Williams, who managed the Red Sox from 1997-2001, was rewarded for that early confidence.
"I think he was born to be a catcher," Williams said. "I was with him when he was a rookie. I remember seeing his first Major League hit. To me, he was an overachiever, but had a great work ethic and leadership qualities. He was always goal-oriented in achieving the best. He is an outstanding person and outstanding teammate. Definitely the type of player to win championships with. Bottom line -- he's a baseball player."
Varitek became the captain following the club's World Series triumph in 2004, Boston's first title in 86 years, and he helped the team to another championship in 2007. The three-time All-Star caught a Major League-record four no-hitters.
Ask any pitcher Varitek ever caught -- from Pedro Martinez to Curt Schilling to Jon Lester to Josh Beckett -- and they'll tell you that record is anything but a coincidence.
"In my 23 years of professional baseball, I never played with or against a more selfless and prepared player than Jason Varitek," said Schilling. "The ultimate team player, never hesitating to forgo personal success for the greater good, I'm proud to call him a friend and former teammate."
Now that it's over, can Varitek say what his favorite moment was?
"I can probably now appreciate them more than I did when I was playing," he said, "because I was always looking to the next thing and pushing forward. Winning the World Series here was unbelievable, and it was a hard one to match, but the uniqueness of [Jon] Lester's no-hitter and Clay [Buchholz's] no-hitter are going to be hard to forget."
Varitek was that rare player who could win a game just as easily at the plate or behind it as he could in the clubhouse.
"You did own that clubhouse," said Werner. "You were our leader every single day -- offensively, defensively and in the clubhouse."

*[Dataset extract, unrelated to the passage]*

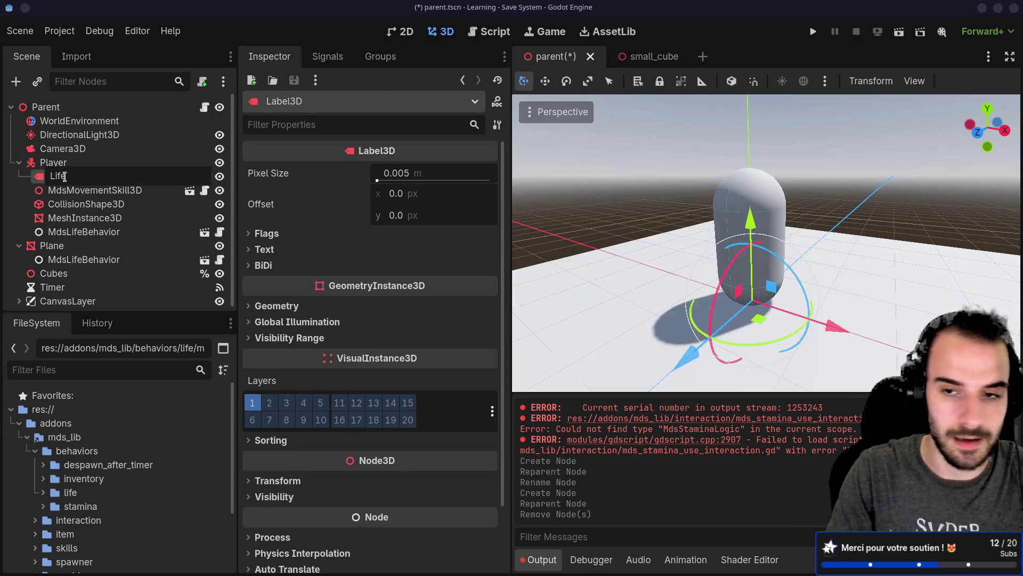
{"action": "type", "text": "Li"}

"It is rare that a great athlete is regarded as much for his contributions as for his achievements," said principal owner John Henry. "Boston Red Sox players will tell you how year after year Jason made them better -- made us better -- how he gave of himself to help ensure that his teammates were prepared to win. While he did not seek to lead. he, in fact, led us to two world championships. He does not need a face mask, a chest protector, nor shin guards to continue to contribute to baseball and to the Red Sox. We congratulate him, we thank him, and we expect that he will always be a part of the Red Sox family."
In all, Varitek hit .256 with 193 home runs in his 15 seasons, and he took home an American League Gold Glove Award in 2005.
Numbers or awards really never did serve as much of a gauge in terms of Varitek's worth.
"He's a true professional and was always the most prepared," said Johnny Damon, who played with Varitek from 2002-05 and knew him long before that. "He taught me how to be a leader and showed me how to be a champion. He should be a Red Sox Hall of Famer, and it was an honor and a pleasure to have been his teammate, and I was a huge fan of his since our high school days in Central Florida. I wish him all the best in the future."
What will Varitek's immediate future entail?
"For now, I plan to attend a lot more soccer practices and soccer matches, and maybe mix in a few tennis matches," said Varitek, stressing his desire to spend more time with his daughters.
He leaves the game with no regrets.
"As I walk away from this game, I can look at the man in the mirror and be proud I gave everything I could to this game, this organization, my teammates," said Varitek. "Once again, I just want to say thank you."